- Born: 1885 Li Kuanyintang, Xingren, Tongzhou, Nantong, Jiangsu
- Died: 10 July 1913 (aged 27–28) Nantong, Jiangsu
- Citizenship: Qing Empire (1885–1912) Republic of China (1912–1913)
- Occupation: Politician
- Political party: Tongmenghui (1905–1912) Socialist Party (1912) Pure Socialist Party (1912–1913)
- Movement: Chinese anarchism

= Sha Gan =

Chinese anarchist (1885–1913)

Shā Gàn (沙淦; 1885 – 10 July 1913) was a Chinese revolutionary socialist of the early Republican period. An advocate of "pure socialism", he opposed the state and all forms of authority, and advocated for the establishment of communism. He was executed for his revolutionary activities during the Second Revolution of 1913.

==Biography==
Shā Gàn was born in 1885. Following the Xinhai Revolution of 1911, he joined the Chinese Socialist Party. He came to lead the party's far-left and anti-statist faction, which clashed with other factions of the party. Shā's "pure socialist" faction gained the support of the Buddhist anarchist Taixu, who became one of his closest collaborators.

Despite efforts by party founder Jiang Kanghu to mediate between them, the factions were ultimately irreconcilable and the party split.

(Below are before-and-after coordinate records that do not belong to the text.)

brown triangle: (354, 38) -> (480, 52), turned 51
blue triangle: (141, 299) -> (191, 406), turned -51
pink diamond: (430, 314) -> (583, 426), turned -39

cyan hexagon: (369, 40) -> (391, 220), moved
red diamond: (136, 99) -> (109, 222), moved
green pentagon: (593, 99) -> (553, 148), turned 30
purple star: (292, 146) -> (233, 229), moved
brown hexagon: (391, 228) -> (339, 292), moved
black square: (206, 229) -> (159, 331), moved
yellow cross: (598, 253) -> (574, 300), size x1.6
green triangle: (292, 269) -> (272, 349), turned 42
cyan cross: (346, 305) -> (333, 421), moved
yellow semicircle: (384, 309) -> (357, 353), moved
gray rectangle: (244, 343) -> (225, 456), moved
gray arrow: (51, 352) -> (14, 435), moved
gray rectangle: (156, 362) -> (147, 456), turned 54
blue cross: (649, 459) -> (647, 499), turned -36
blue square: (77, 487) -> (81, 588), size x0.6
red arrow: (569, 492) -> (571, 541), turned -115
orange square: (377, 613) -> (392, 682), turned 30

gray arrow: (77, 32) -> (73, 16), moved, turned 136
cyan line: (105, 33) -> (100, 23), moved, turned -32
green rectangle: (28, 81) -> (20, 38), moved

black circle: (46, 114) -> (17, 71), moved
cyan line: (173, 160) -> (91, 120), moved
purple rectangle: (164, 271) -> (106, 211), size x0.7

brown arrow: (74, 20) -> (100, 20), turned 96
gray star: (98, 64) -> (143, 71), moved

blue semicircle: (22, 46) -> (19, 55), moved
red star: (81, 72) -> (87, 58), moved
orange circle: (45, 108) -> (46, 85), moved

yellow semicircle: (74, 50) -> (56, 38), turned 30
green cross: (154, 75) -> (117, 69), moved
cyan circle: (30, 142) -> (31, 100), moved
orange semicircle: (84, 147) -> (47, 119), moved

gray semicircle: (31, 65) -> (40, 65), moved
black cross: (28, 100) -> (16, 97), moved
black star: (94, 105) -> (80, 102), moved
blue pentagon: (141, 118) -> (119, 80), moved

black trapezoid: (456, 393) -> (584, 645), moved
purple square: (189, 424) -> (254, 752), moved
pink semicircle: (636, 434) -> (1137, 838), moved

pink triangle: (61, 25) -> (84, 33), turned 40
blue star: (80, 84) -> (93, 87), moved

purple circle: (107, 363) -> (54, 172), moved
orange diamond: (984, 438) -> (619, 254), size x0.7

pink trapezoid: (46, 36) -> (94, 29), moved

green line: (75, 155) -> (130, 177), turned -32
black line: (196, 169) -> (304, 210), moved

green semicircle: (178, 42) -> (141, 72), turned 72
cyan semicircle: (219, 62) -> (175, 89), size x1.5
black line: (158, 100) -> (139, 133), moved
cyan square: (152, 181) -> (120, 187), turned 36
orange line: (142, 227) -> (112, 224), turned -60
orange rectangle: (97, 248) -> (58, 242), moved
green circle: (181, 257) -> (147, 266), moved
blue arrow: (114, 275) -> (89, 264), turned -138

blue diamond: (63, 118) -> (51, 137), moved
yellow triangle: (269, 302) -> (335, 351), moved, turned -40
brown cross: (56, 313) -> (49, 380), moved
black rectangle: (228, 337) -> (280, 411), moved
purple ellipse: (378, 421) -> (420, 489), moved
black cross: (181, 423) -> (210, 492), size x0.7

After the party's national conference in November 1912, Shā Gàn's faction broke away and formed the Pure Socialist Party. It called for the overthrow of all authority, including the abolition of the nation state, class stratification and the nuclear family. It also advocated for a world revolution and the establishment of communism, which saw the party banned by the Beiyang government only a week after it was founded.

Following the outbreak of the Second Revolution in 1913, Shā Gàn took up arms against the Beiyang government, organising a socialist militant group called the Dare-to-Die Corps (敢死队). In the repression that followed, the Beiyang authorities arrested Shā Gàn in Caishikou. Together with fellow party activist Chen Yilong, he was found guilty of sedition and sentenced to death. The two were beheaded. The party was ultimately disbanded during the crackdown.